---
title: "De Beers halts its flagship South African diamond mine as demand slumps"
description: "De Beers is suspending mining at Venetia, its biggest diamond operation in South Africa, for two years, putting thousands of jobs at risk as a prolonged slump in demand and the rise of lab-grown stones batter the natural-diamond market."
category: "Business"
category_url: https://newsparlor.com/category/business
author: "Elena Castro"
published: 2026-07-14T17:28:00.000Z
updated: 2026-07-14T17:28:00.000Z
canonical: https://newsparlor.com/article/de-beers-halts-venetia-mine-diamond-slump
tags: ["diamonds", "de-beers", "south-africa", "anglo-american", "mining"]
---
# De Beers halts its flagship South African diamond mine as demand slumps

De Beers is suspending mining at Venetia, its biggest diamond operation in South Africa, for two years, putting thousands of jobs at risk as a prolonged slump in demand and the rise of lab-grown stones batter the natural-diamond market.

De Beers, the world's largest diamond producer, is halting mining at its flagship South African operation for two years, a decision that lays bare the depth of the slump gripping the natural-diamond industry.

The company said it would pause production at the Venetia mine in Limpopo province, [South Africa's largest diamond source](https://www.mining.com/de-beers-idles-south-africas-top-diamond-mine-for-two-years/), while keeping essential infrastructure in place so it can restart quickly if demand recovers. Venetia produced about 2.23 million carats in 2025, a significant share of De Beers' global output.

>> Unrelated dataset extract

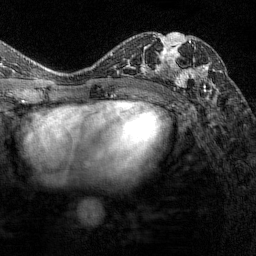
Breast MRI (dynamic contrast-enhanced), one axial slice. Slice 80 of 144 in the series (ordered by position). Cropped to one breast. Dynamic contrast-enhanced series, time point 2 of 7 at this slice position (early post-contrast). 1.5 T. TE 1.8 ms, TR 4.8 ms. 1 mm slice thickness. 256 × 256 image matrix, field of view 200 × 200 mm. Female patient.
Structures marked on this image (semi-automatic segmentation, software-assisted and operator-edited):
- enhancing-tissue mask used for the functional tumour volume (all voxels passing the contrast-enhancement thresholds inside the analysis volume; usually the tumour): bounding box [x1, y1, x2, y2] px = [163, 34, 212, 93]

## Thousands of jobs at risk

The suspension threatens roughly 3,500 jobs at the site, and De Beers has begun formal retrenchment consultations with workers and unions, [according to South Africa's Business Day](https://www.businessday.co.za/companies/2026-07-14-de-beers-plan-to-shut-sa-operations-spells-pain-for-anglo-american/). The final number of positions affected has not been settled. For the surrounding communities in northern South Africa, where the mine is a major employer, the pause is a heavy blow.

The company has framed the halt as temporary, deferring investment in Venetia's planned shift to underground mining rather than abandoning it. The mine's reserves are expected to support operations into the 2040s once that conversion is complete.

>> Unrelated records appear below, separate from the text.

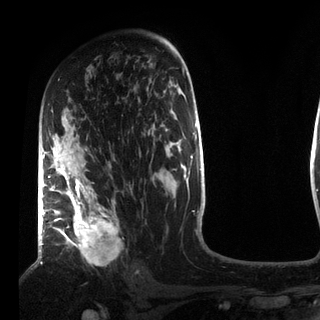
Breast MRI (dynamic contrast-enhanced), one axial slice. Position 51 of 72 along the scan axis. Cropped to one breast. Dynamic contrast-enhanced series, time point 2 of 7 at this slice position (early post-contrast). 3 T. TE 2.2 ms, TR 5.6 ms. 320 × 320 image matrix, field of view 187 × 187 mm. Female patient.
Structures marked on this image (semi-automatic segmentation, software-assisted and operator-edited):
- enhancing-tissue mask used for the functional tumour volume (all voxels passing the contrast-enhancement thresholds inside the analysis volume; usually the tumour): bounding box (x1, y1, x2, y2) in pixels: (49, 111, 121, 261)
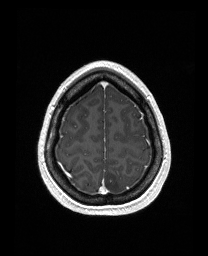
Brain MRI from a brain-tumour surgery series, one axial slice. Position 133 of 176 along the scan axis. T1-weighted post-contrast. 1 mm slice thickness. 208 × 256 image matrix, field of view 203 × 250 mm. Case-level facts recorded for this patient, not image findings: histopathology: Astrocytoma; WHO grade: 3; IDH mutation: yes; tumour location: Left Frontal.
Annotated regions visible in this slice (expert manual segmentation):
- tumour: bounding box (x1, y1, x2, y2) in pixels: (133, 134, 147, 144)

## A market under pressure

The move reflects a sharp downturn in the diamond trade. Natural diamond prices have fallen far from their 2022 peak, squeezed by weak luxury spending, particularly in China, and by the rapid rise of lab-grown stones. Those synthetic diamonds, [physically near-identical to mined ones but far cheaper](https://www.bloomberg.com/news/articles/2026-07-13/de-beers-to-shutter-south-african-diamond-mine-to-save-cash), now account for a large and growing share of the US engagement-ring market.

De Beers has responded by cutting prices and paring back the number of buyers it sells rough diamonds to, moving away from its long-standing strategy of holding prices firm even as demand softened.

## Strain on Anglo American

The crisis has weighed heavily on Anglo American, the mining group that owns De Beers and has been looking to offload the business as it reshapes its portfolio. Anglo has written down the value of the diamond unit substantially over the past few years amid the downturn.

Whether Venetia's two-year hiatus proves the right call depends on a recovery that remains far from certain. Analysts caution that the shift toward lab-grown stones and changing consumer tastes may represent a structural change in the market rather than a passing dip, leaving the timing of any rebound in doubt.